Older, wealthier and married people would generally rather adopt a hybrid working model, a new report from Totem suggests, while younger staff and those that don’t earn as much prefer working from the office.

The employee engagement company recently polled 1,000 UK-based employees who started new jobs between March 2020 and Feb 2021 about their onboarding and remote working experiences. It found that employees aged 55+, who earn $63,000 and up, or are married would rather work in a hybrid model. 

Full-time remote working is relatively unpopular among all employees, with just 9 percent saying they’d prefer this approach.

When it comes to starting a new position or onboarding, most people agree that face-to-face is better. Four in five 18-24-year-olds prefer onboarding in the office, compared to 71 percent of those 55+.

“There are parts [of remote work] I love but parts I miss, like the social interaction.
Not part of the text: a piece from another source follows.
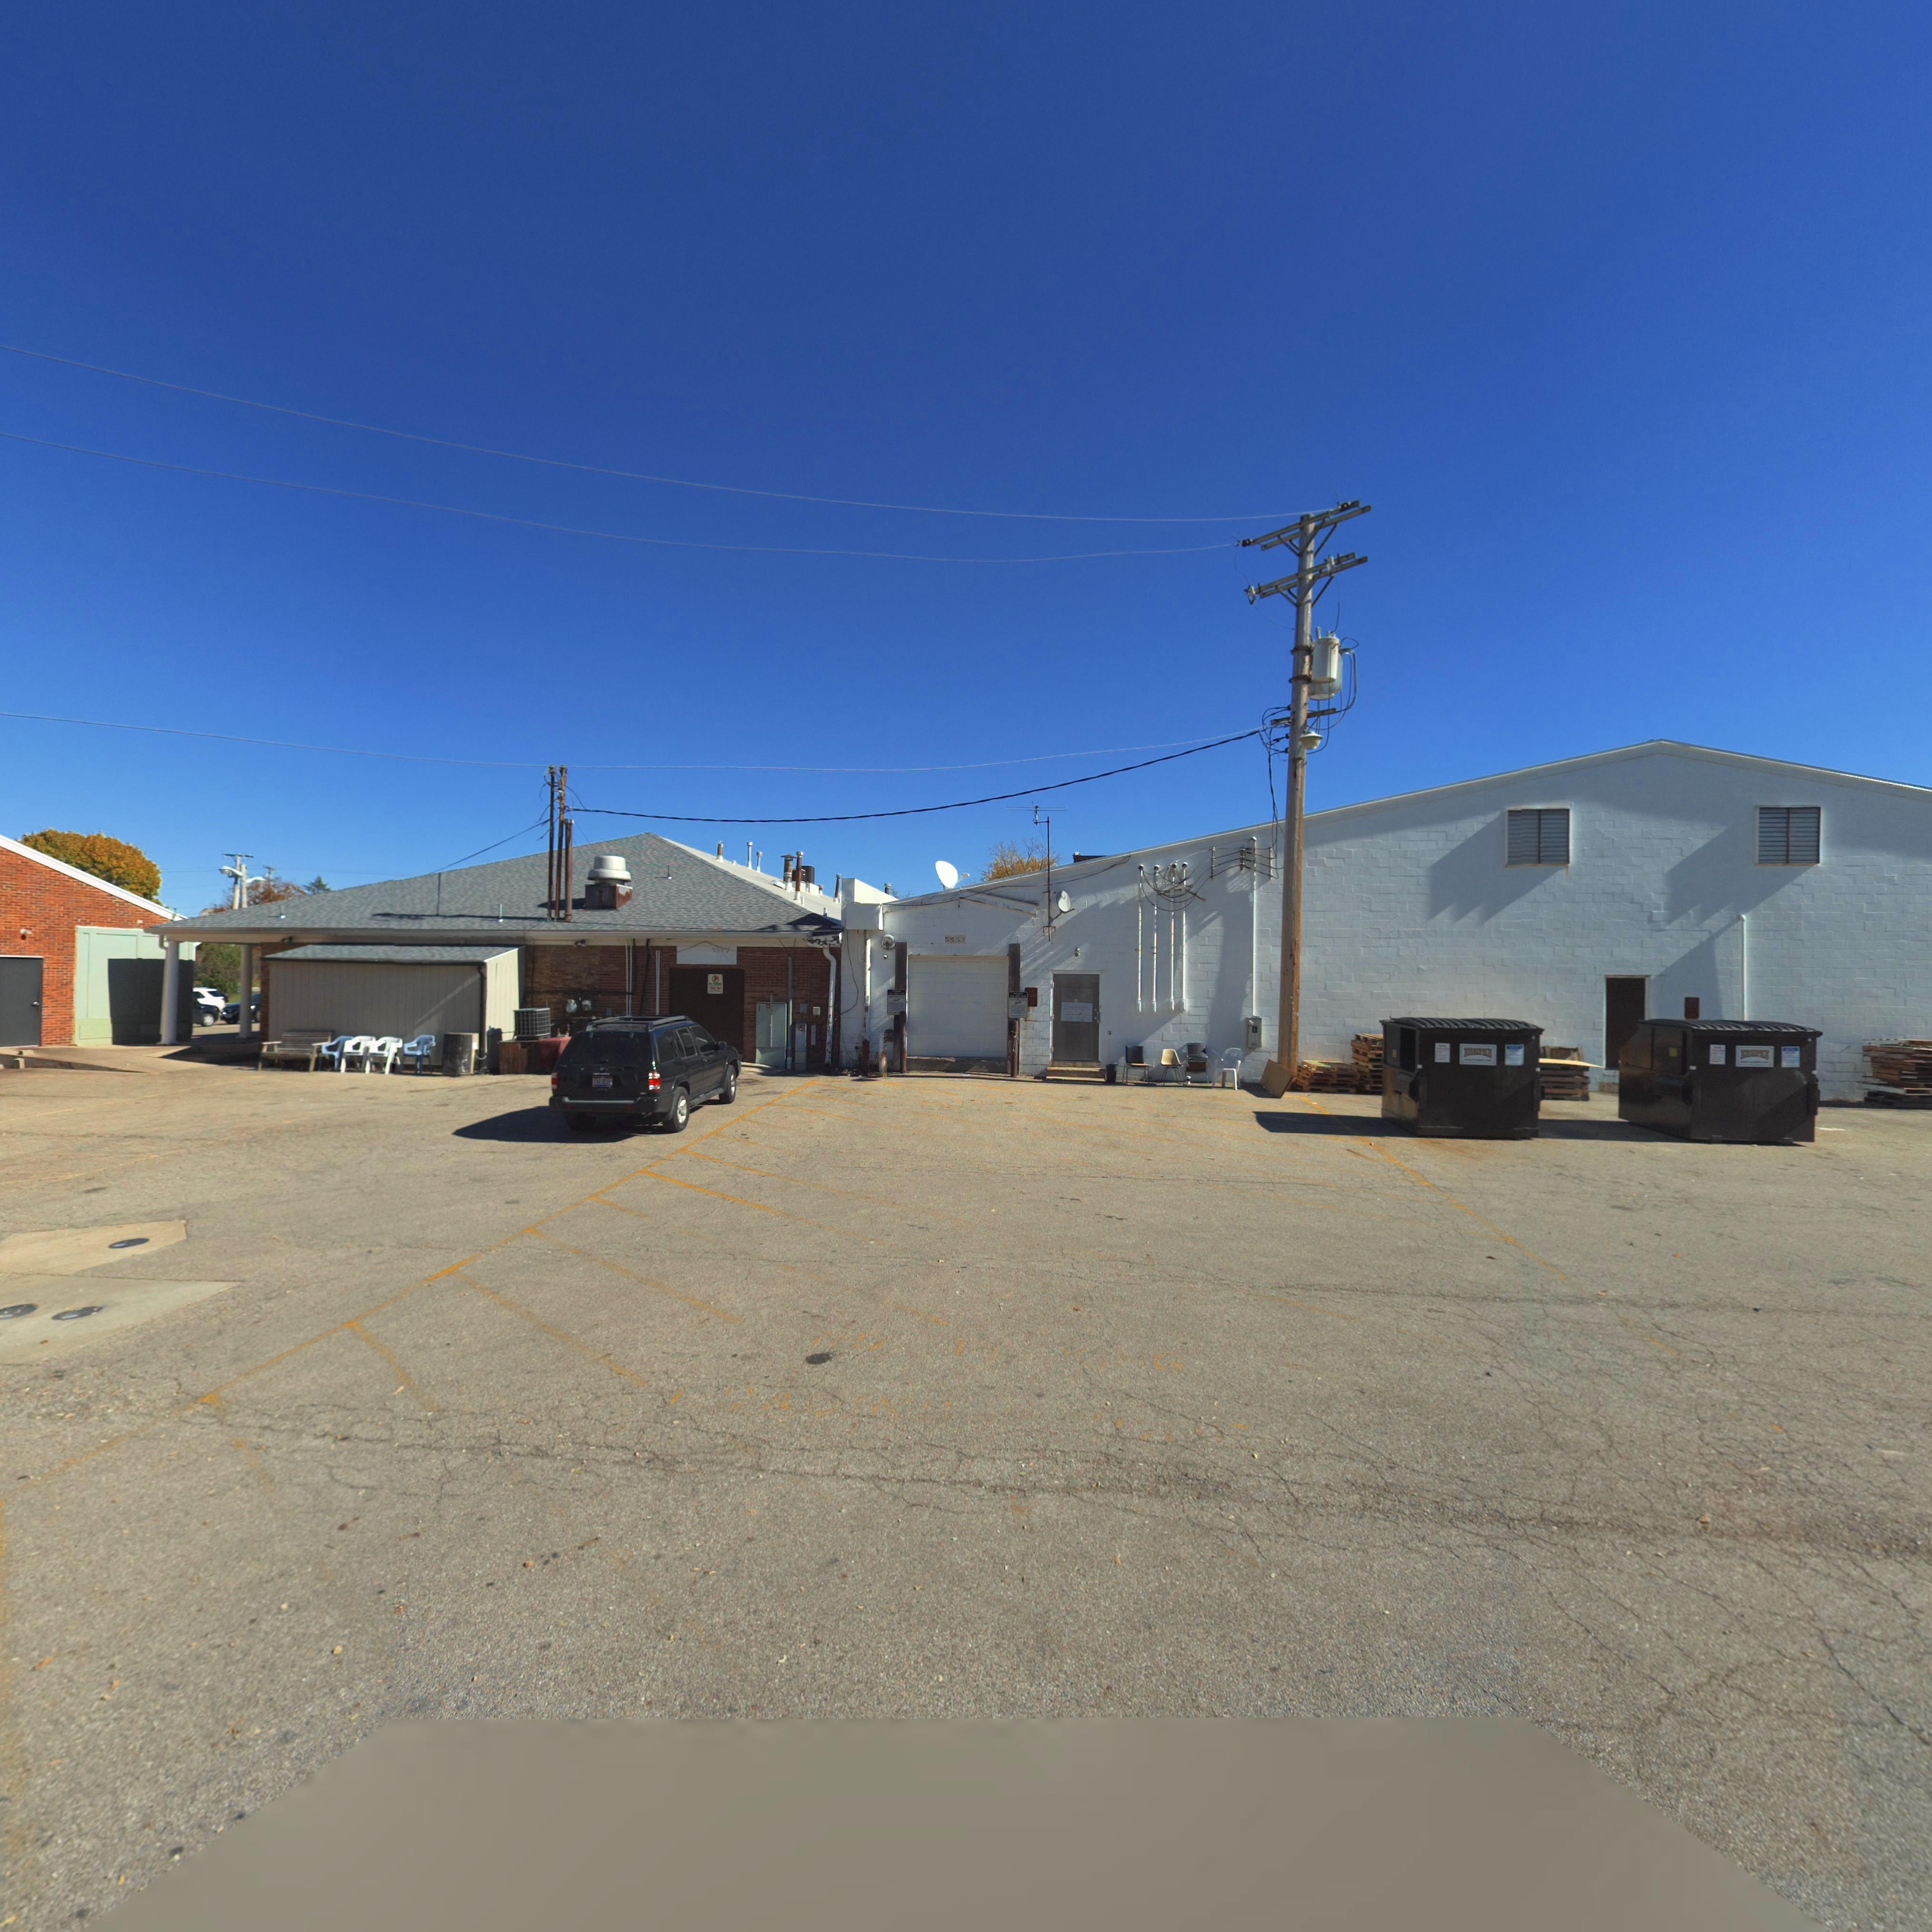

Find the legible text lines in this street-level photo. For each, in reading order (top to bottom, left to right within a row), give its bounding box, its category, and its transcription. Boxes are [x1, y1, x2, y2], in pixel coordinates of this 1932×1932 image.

[944, 936, 966, 944] StreetNumber: 5***
[711, 947, 731, 954] StreetNumber: 5577
[1462, 1047, 1493, 1059] StreetNumber: RU**HE
[1739, 1048, 1770, 1061] StreetNumber: *****E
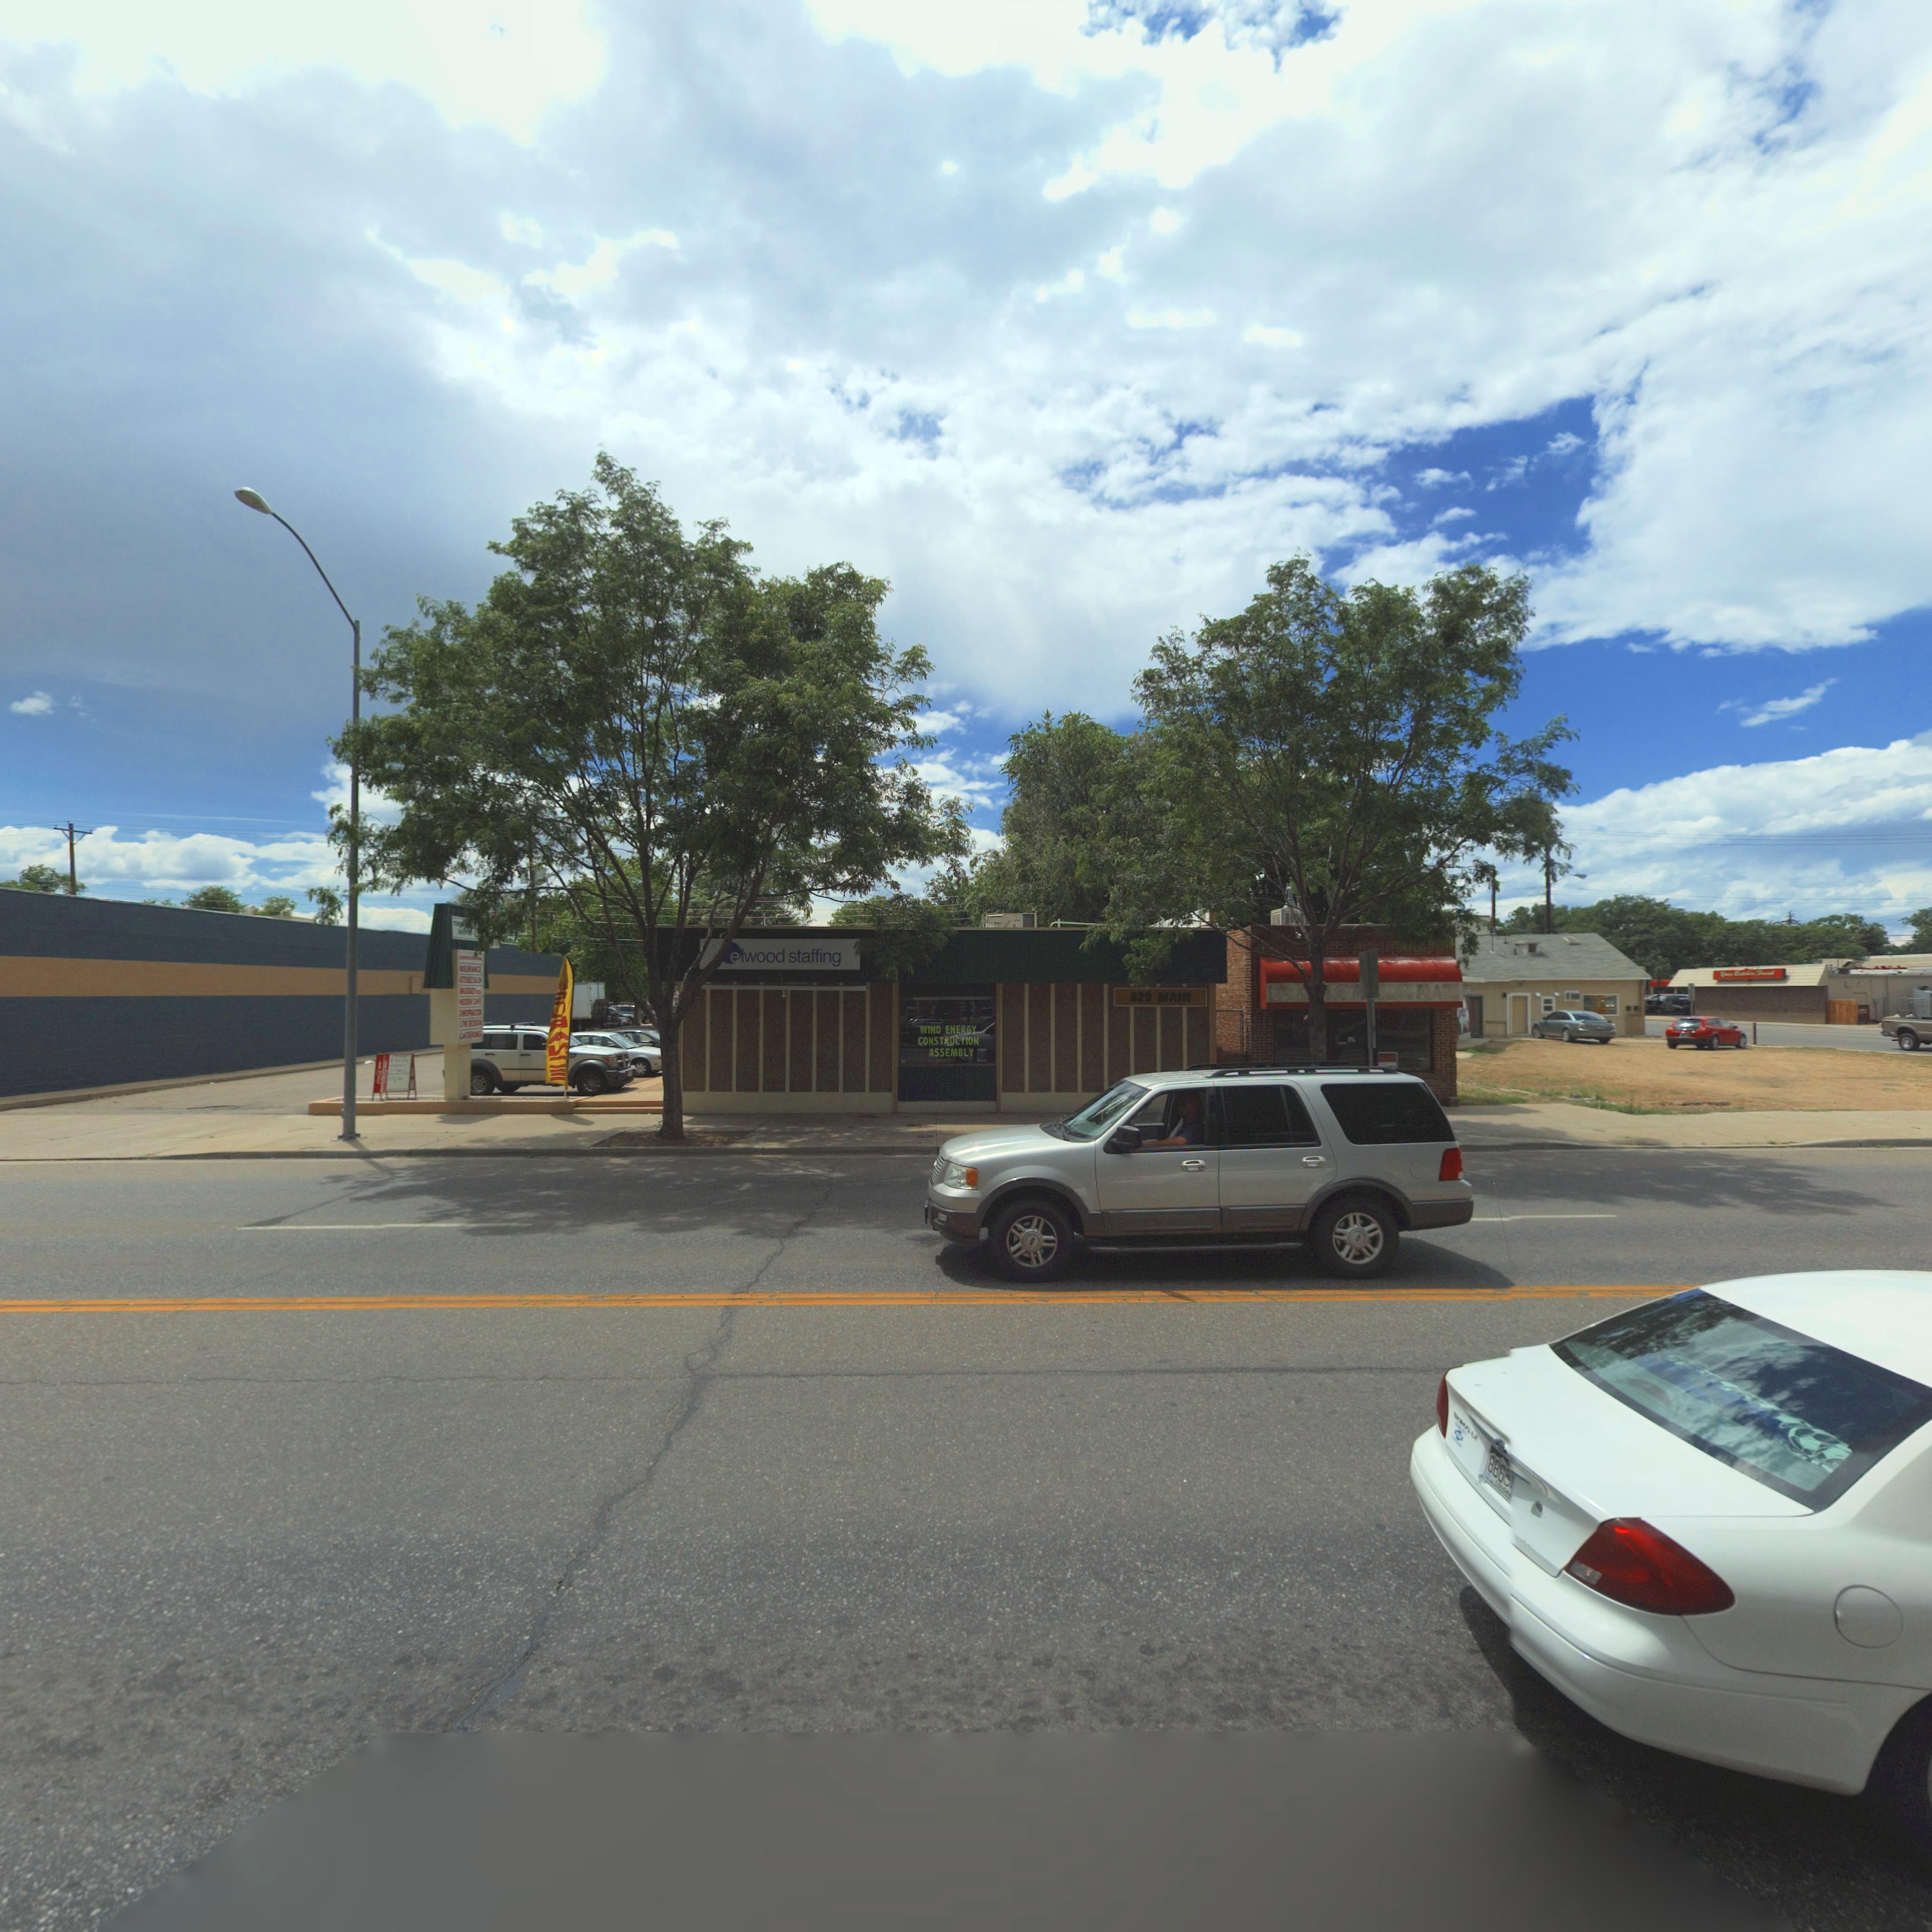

There’s only so many escape rooms you can do over Zoom, and I don’t ever want to do a quiz again,” said one of the participants.

For others, full-time remote working is “not as good as being in the office, but it’s workable.”

According to Marcus Thornley, Totem CEO and founder, the research shows that businesses shouldn’t try to enforce a one-size-fits-all solution when it comes to where people work. Instead, they should ask for feedback before making any moves.

“While some companies have been quick to give up their office spaces and move to 100 percent remote working models, this could negatively impact on their diversity, inclusion, and their talent acquisition and retention, as it will only suit certain demographics of people,” he said. 

“Physical space and interactions will retain an important and relevant role in our workplace culture, so for now, a model that allows people greater choice about where they work is likely to be best, so they are not limited to one location. It’s also important that companies adapt the office space to ensure it’s a place of collaboration for people, rather than somewhere people are mandated to work for the sake of it.”